SYDNEY, Australia - Faced with a lackluster share price, Melbourne-based Amrad Corp. Ltd. said it will shed its remaining pharmaceutical operations and concentrate on developing its research portfolio.

As part of the reorganization, the managing director, John Grace, will leave the company, resigning from the board but continuing as chief executive while Amrad searches for a suitable new leader for its slimmed-down operations.
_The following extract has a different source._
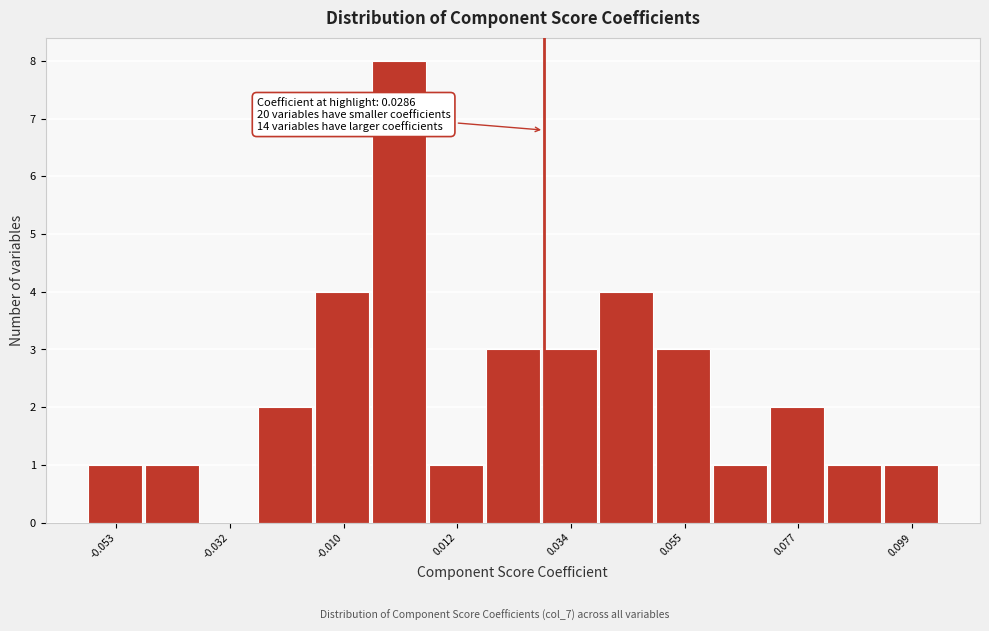

Read against the x-axis, roughly where is the centre of the tallest bar?

0.000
Amrad Chairman Ralph Ward-Ambler said that analysts and consultants have been saying that Amrad is too confusing and hard to value, having both pharmaceutical operations and a research portfolio. So the company has decided to focus on its research portfolio, which includes three projects in or ready to start Phase II trials, plus a number of other projects in preclinical development and advanced research.

That means Amrad will sell off its operations in sales and marketing, laboratory reagents, rapid diagnostics and early diagnostics, and in the process, contract from a company of 300 employees turning over more than A$150 million (US$78.6 million) to a company of 60 employees by the end of this year. The company said in July it would sell its U.S.-based diagnostics business.

Ward-Ambler said that the reorganization was in part due to the fact that "fashions change." When Amrad completed its initial round of private venture capital raisings in the early 1990s, "before anybody had even heard of biotech," companies looking for funding had to have a balance sheet and cash flow from established operations.

The company had sought advice from U.S. firms on its research portfolio and those groups have been impressed by the potential of the projects it had on hand. After the sell-off the company will have enough cash to continue to develop those projects.

The three molecules in clinical trials are AM424 for the treatment of neuromuscular disorders (now in Phase II trials), AM336 for the treatment of chronic severe pain (in Phase I/II trials) and AM365 for hepatitis B infection.

This latest change in direction for the company comes after Amrad announced a five-year strategic plan in May of last year, a plan that involved selling some non-core assets including a bio-screening operation, and a rationalization of its research portfolio to concentrate on the more advanced and promising projects.

The company raised A$70 million (US$36 million) in 1997 with its shares priced at the time at $1.95, but its shares have been sitting under A$1 for most of this year. The shares ended last week at A$0.85, with little reaction to the reorganization plan.